> YOUR TASKS
a – Answer these questions from the Valentine's Dance post, one answer per line, marked like the questions.
(i) To which song did the popular kids dance?
(ii) What did a group of slightly more popular kids adopt the narrator as?
(iii) Whose song's choreography is mentioned in the last paragraph?
b – For each statement, say whether it agrees with the Valentine's Dance post. Answer yes or no, and quote the words from the post that decide it.
(i) The narrator fit in with the popular kids.
(ii) The narrator went to the dance in 8th grade.
(iii) At the dance, the narrator's main concern was finding a dance partner.
c – Continue the Valentine's Dance post from its last sentence.

> TEXT SHOWN
--
Monday, March 10, 2014

What to Do When You Realize All Your Friends Are Assholes

When your daddy was in 8th grade, he went to something called a "Valentine's Dance." This is where the popular kids went to rub themselves on other popular kids, to the rhythm of the edited version of Montell Jordan's "Let's Ride." Meanwhile, the unpopular kids danced at arm's length from one another, and made frequent trips out to the hall to trade Pokemon cards, or whatever they were doing out there. Truth is, your daddy didn't really fit in with either group.

I was stuck in social limbo. I was desperate to impress the popular kids, with whom I had very little in common, and desperate to differentiate myself from the unpopular kids. I quickly learned that the best way to achieve both goals was to bully the unpopular kids as loudly and obnoxiously as possible. Once I had demonstrated a talent for linguistic terrorism against the "nerds" of our 8th grade class, a group of slightly more popular kids adopted me as a sort of insult attack dog. When the popular kids needed to effectively insult a person of higher intellect (I use the term loosely, as all 13 year-olds are blithering idiots), I was the guy they turned to. It was kind of like doing their homework for them, only exponentially more deplorable.



So at this Valentine's Dance, I was unconcerned with finding another kid with whom to rub bodies, while trying not to mess up the choreography of Freak Nasty's "Da' Dip." Rather than have a good time myself, my task was to make sure the unpopular kids felt shame for the good time they were having.
--
> DATASET EXCERPTS
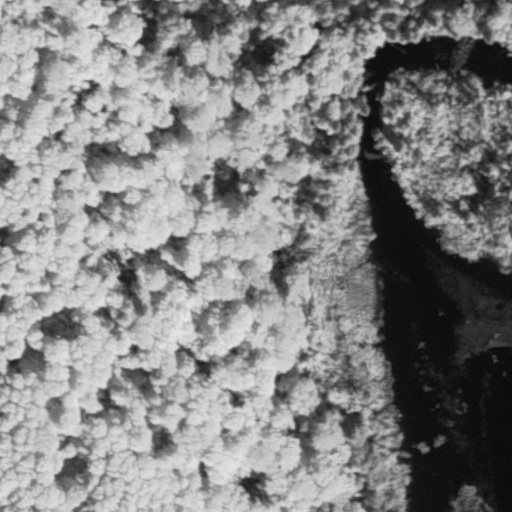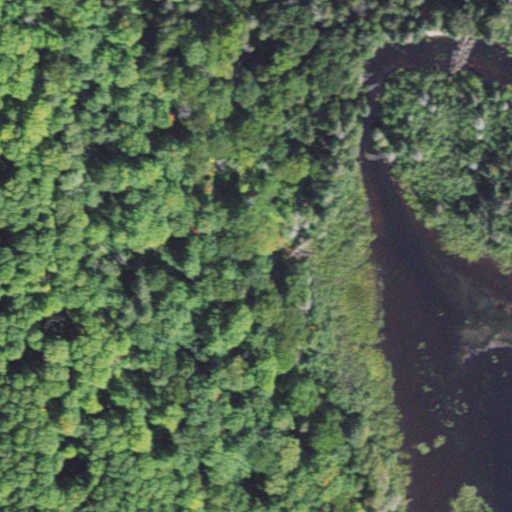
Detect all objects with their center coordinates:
river: (391, 107)
river: (429, 352)
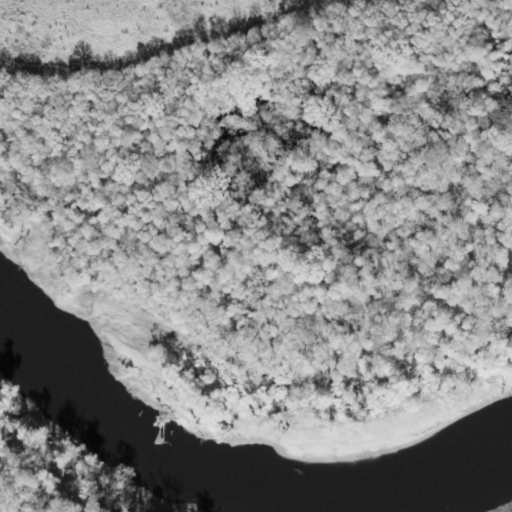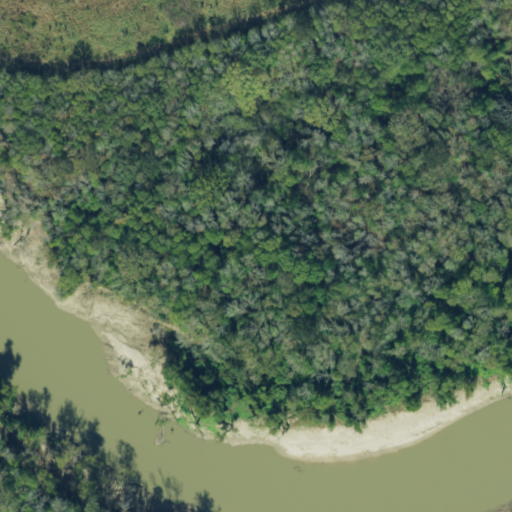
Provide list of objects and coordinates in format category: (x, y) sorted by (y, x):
river: (233, 470)
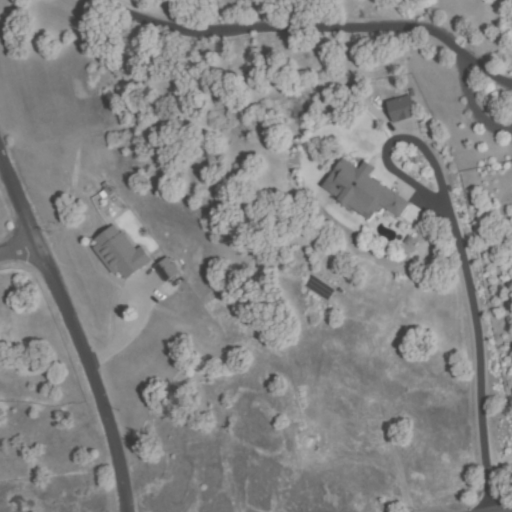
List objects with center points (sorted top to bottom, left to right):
building: (396, 108)
building: (401, 110)
building: (358, 189)
building: (362, 192)
road: (17, 250)
building: (115, 252)
building: (120, 253)
building: (162, 268)
building: (166, 269)
road: (69, 332)
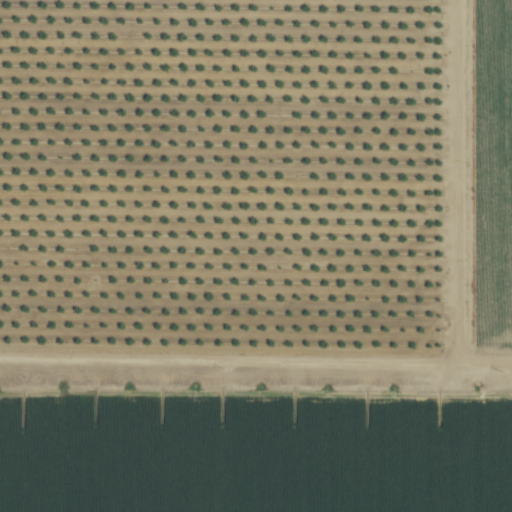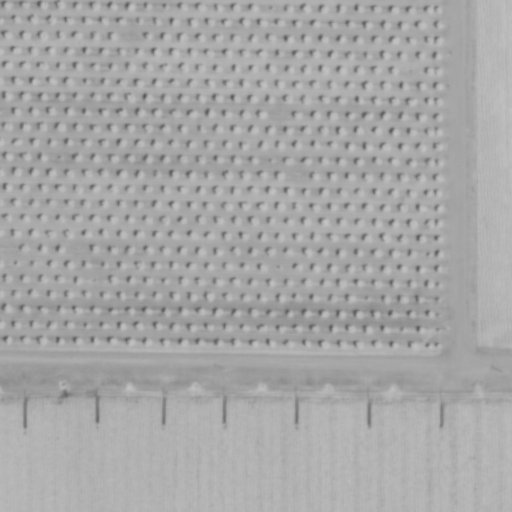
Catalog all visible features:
crop: (256, 256)
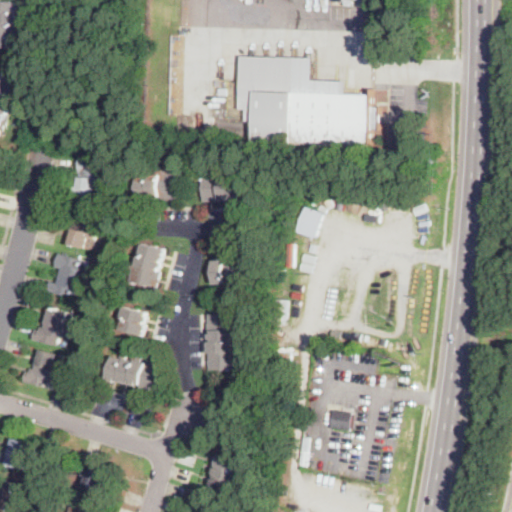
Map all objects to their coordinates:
building: (340, 0)
building: (350, 3)
building: (10, 22)
building: (10, 23)
road: (458, 28)
road: (305, 41)
road: (437, 67)
road: (456, 67)
building: (6, 96)
building: (4, 99)
building: (305, 103)
building: (306, 104)
road: (452, 160)
building: (90, 175)
building: (94, 176)
building: (159, 184)
building: (159, 186)
building: (224, 187)
building: (224, 188)
road: (10, 215)
building: (311, 221)
building: (313, 221)
building: (85, 227)
building: (87, 233)
road: (23, 235)
road: (360, 241)
road: (441, 255)
road: (465, 257)
building: (150, 264)
building: (150, 265)
building: (229, 271)
building: (230, 271)
building: (72, 273)
building: (72, 276)
building: (332, 303)
building: (284, 306)
building: (135, 320)
building: (136, 321)
building: (57, 326)
building: (56, 327)
road: (433, 327)
building: (328, 329)
building: (224, 340)
building: (225, 341)
building: (284, 355)
building: (46, 367)
building: (47, 370)
building: (137, 370)
building: (136, 373)
road: (185, 373)
road: (425, 394)
road: (79, 411)
building: (343, 418)
building: (344, 418)
road: (322, 421)
road: (83, 428)
building: (21, 452)
building: (23, 455)
road: (415, 457)
building: (222, 472)
building: (98, 475)
building: (228, 475)
building: (100, 476)
building: (7, 494)
building: (8, 495)
building: (85, 506)
building: (87, 507)
building: (378, 507)
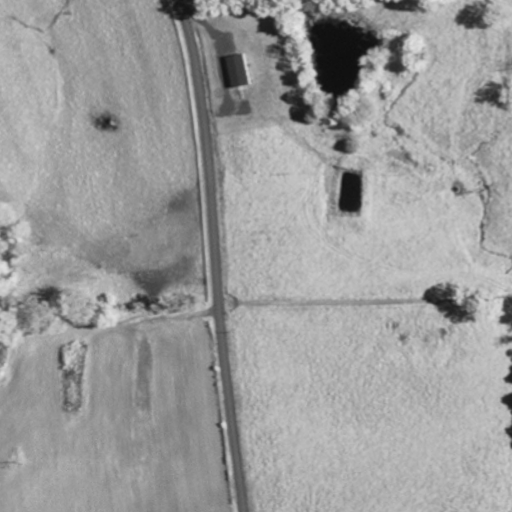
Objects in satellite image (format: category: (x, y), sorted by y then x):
building: (247, 70)
road: (215, 255)
road: (365, 290)
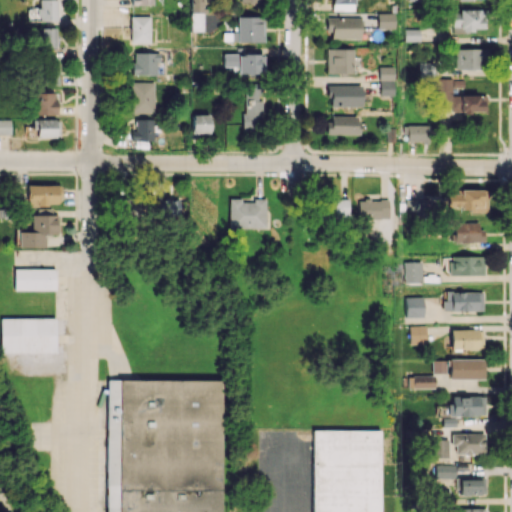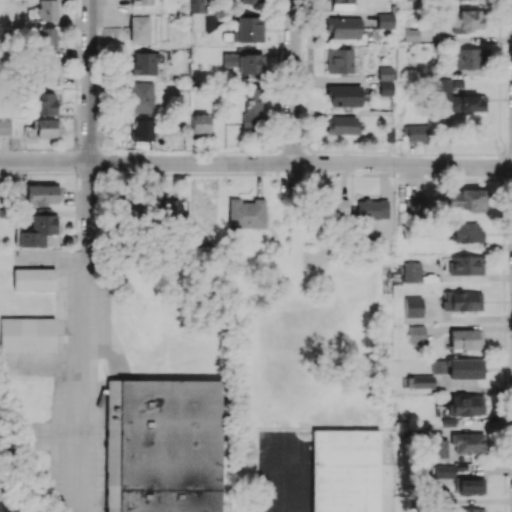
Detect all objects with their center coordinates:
building: (248, 0)
building: (418, 0)
building: (142, 2)
building: (343, 4)
building: (43, 11)
building: (196, 15)
building: (384, 20)
building: (467, 20)
building: (249, 28)
building: (343, 28)
building: (139, 29)
building: (411, 34)
building: (47, 37)
building: (470, 58)
building: (339, 60)
building: (243, 62)
building: (145, 63)
building: (425, 69)
building: (49, 73)
building: (385, 80)
building: (343, 95)
road: (293, 96)
building: (141, 97)
building: (457, 98)
building: (44, 103)
building: (252, 107)
building: (199, 123)
building: (341, 124)
road: (90, 125)
building: (46, 127)
building: (143, 129)
building: (416, 132)
road: (256, 162)
building: (42, 195)
building: (466, 199)
building: (131, 207)
building: (167, 207)
building: (372, 208)
building: (337, 209)
building: (245, 213)
building: (37, 230)
building: (466, 231)
building: (465, 265)
building: (412, 271)
building: (33, 279)
building: (461, 300)
building: (413, 306)
building: (27, 334)
building: (416, 334)
building: (465, 338)
building: (438, 366)
building: (465, 368)
road: (90, 381)
building: (419, 381)
building: (465, 405)
building: (467, 443)
building: (162, 445)
building: (438, 448)
building: (345, 470)
building: (444, 471)
road: (279, 476)
park: (15, 478)
building: (471, 486)
road: (5, 500)
building: (472, 509)
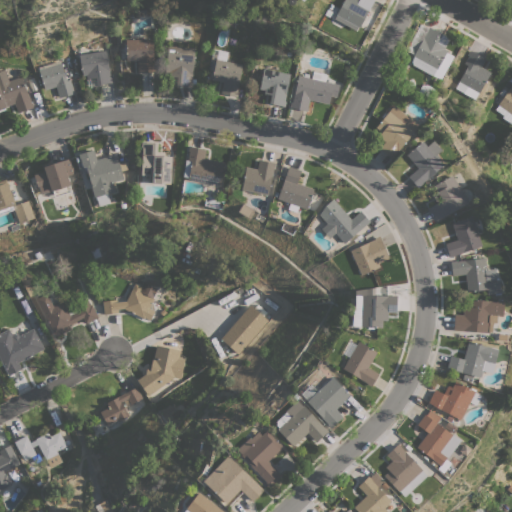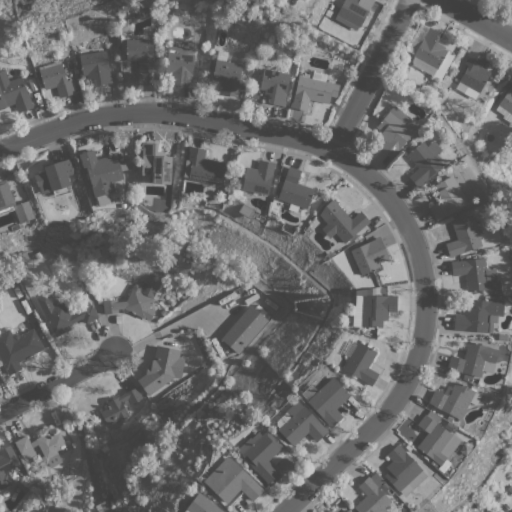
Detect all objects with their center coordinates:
building: (302, 0)
building: (509, 1)
building: (509, 1)
building: (351, 12)
building: (352, 12)
road: (476, 17)
building: (429, 50)
building: (428, 52)
building: (139, 53)
building: (141, 53)
building: (179, 64)
building: (180, 64)
building: (95, 66)
building: (94, 67)
building: (226, 73)
building: (473, 73)
road: (373, 74)
building: (471, 75)
building: (225, 76)
building: (55, 78)
building: (54, 79)
building: (273, 85)
building: (274, 85)
building: (313, 90)
building: (311, 92)
building: (13, 93)
building: (13, 93)
building: (505, 104)
building: (507, 104)
building: (393, 129)
building: (394, 130)
building: (423, 161)
building: (424, 161)
building: (153, 163)
building: (155, 164)
building: (200, 167)
building: (202, 167)
building: (100, 172)
building: (101, 173)
building: (53, 176)
building: (53, 177)
building: (256, 177)
building: (258, 178)
road: (375, 182)
building: (293, 189)
building: (294, 189)
building: (4, 195)
building: (5, 197)
building: (445, 198)
building: (446, 198)
building: (22, 211)
building: (23, 211)
building: (339, 221)
building: (340, 221)
building: (462, 236)
building: (463, 236)
building: (367, 255)
building: (369, 255)
building: (474, 275)
building: (476, 275)
building: (133, 300)
building: (133, 302)
building: (370, 308)
building: (372, 308)
building: (64, 313)
building: (63, 314)
building: (476, 316)
building: (478, 316)
building: (242, 329)
building: (244, 329)
building: (17, 347)
building: (17, 348)
building: (472, 359)
building: (472, 360)
building: (359, 363)
building: (361, 363)
building: (161, 367)
building: (161, 368)
road: (56, 385)
building: (325, 398)
building: (450, 399)
building: (453, 399)
building: (327, 401)
building: (119, 406)
building: (117, 407)
building: (297, 424)
building: (299, 426)
building: (434, 438)
building: (435, 439)
building: (39, 445)
building: (42, 447)
building: (259, 455)
building: (261, 455)
building: (6, 464)
building: (6, 465)
building: (399, 467)
building: (402, 470)
building: (230, 481)
building: (231, 481)
building: (370, 495)
building: (372, 495)
building: (199, 505)
building: (201, 505)
building: (105, 506)
building: (348, 510)
building: (346, 511)
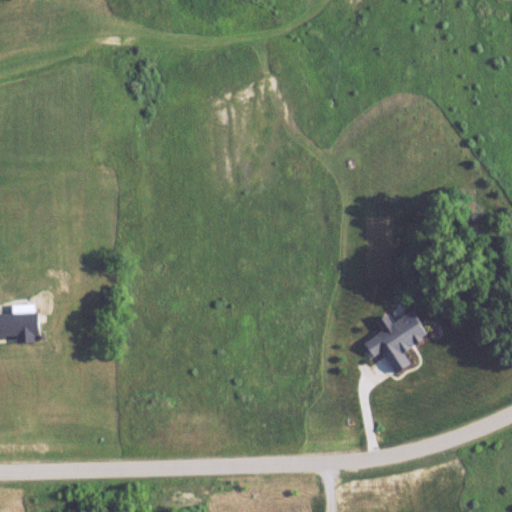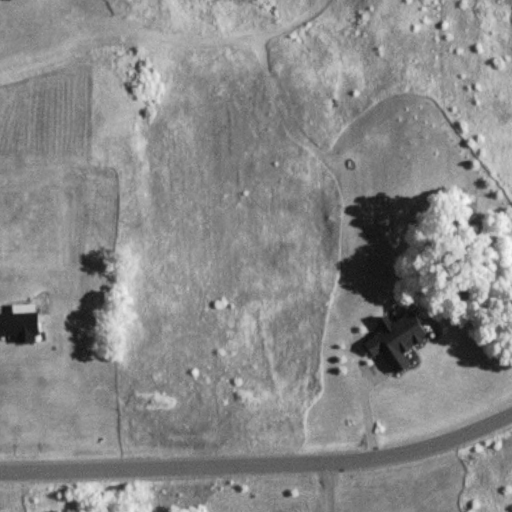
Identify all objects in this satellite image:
building: (404, 339)
road: (260, 464)
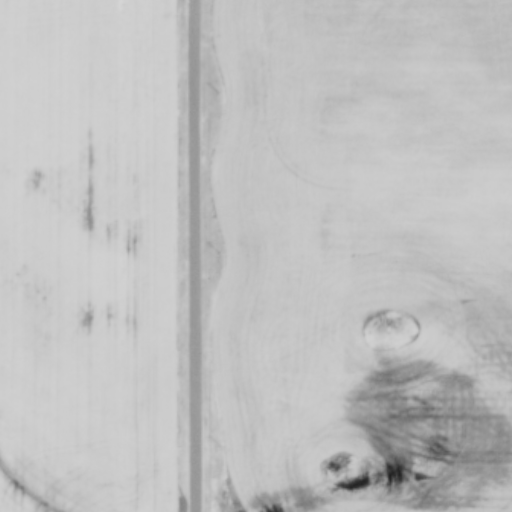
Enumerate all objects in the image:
road: (197, 256)
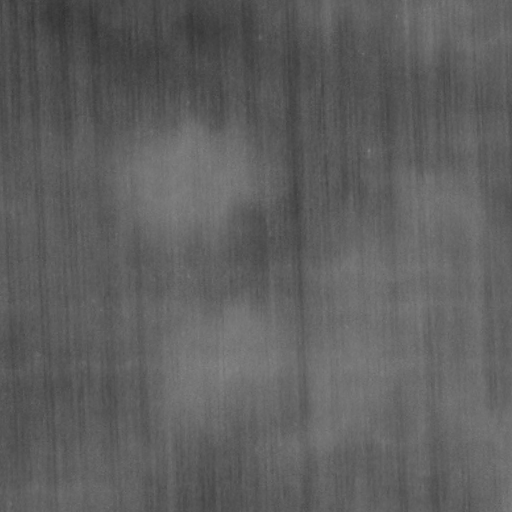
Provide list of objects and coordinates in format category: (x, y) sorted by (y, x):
crop: (255, 255)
--
> RESPONSES FOR EACH TASK
a –
(i) The edited version of Montell Jordan's "Let's Ride."
(ii) A sort of insult attack dog.
(iii) Freak Nasty's ("Da' Dip").

b –
(i) No: "your daddy didn't really fit in with either group."
(ii) Yes: "When your daddy was in 8th grade, he went to something called a "Valentine's Dance.""
(iii) No: "I was unconcerned with finding another kid with whom to rub bodies"

c –
One of these unpopular kids was a 6' 2", 350 pound monster of a man-child. This kid could have stomped us all to little grease spots if he wanted to. Fortunately for us, he either lacked the confidence for grease spot-stomping, or he had superhuman restraint. 'Cause if he ever got mad, none of us would have ever made it to 9th grade.

When I say that this kid was an easy target, you may think, Oh, of course. Because he was big and overweight. But you'd think wrong. He was huge. That's not an insult, that's just reality. But if he were huge and obsessed with football, and rap music, and titties, he probably would have been in with the popular kids. This guy was an easy target because he was huge and obsessed with Dragon Ball Z and Magic the Gathering, and had a 4.0 grade point average. Anime, role-playing, and scholastic achievement were not considered cool when your daddy was in 8th grade. This is one unfortunate lesson of being a teenager: The criteria for being popular or unpopular, admired or tortured; the attributes and qualifications that separate a bully from a victim are completely ARBITRARY. Who cares if you play sports or watch anime?! Teenagers do. And they are ruthless about it. There is no universe where I--all 5'6" of me--should be able to make someone a foot taller, and more than twice my size leave a middle school cafeteria in tears. But at the 8th grade Valentine's Dance, that's exactly what happened.

I don't remember what I said. And if I did remember, I wouldn't tell you. I'm not proud of ruining that boy's night, and I don't want you to have that kind of artillery in your vocabulary when you're 13 years old. I hope to hell that viciousness isn't hereditary.

Whatever I said to him that night, I didn't realize the extent of the damage I'd caused. I ran back--tail wagging behind me--to seek the approval of the popular kids. Several songs played before I even noticed the big kid was no longer there, towering over students and faculty alike. I asked someone where he went. They said they didn't know, but that they saw him run out of the cafeteria crying.

I realized in that moment, that all of my friends were assholes. And I was worse than any of them, 'cause I didn't even share in the popularity we were cultivating with our cruelty. I had become some kind of asshole court jester.

If you ever find in 8th grade that all of your friends are assholes, and that you're just as bad, or maybe worse than they are, stop. 

Just stop.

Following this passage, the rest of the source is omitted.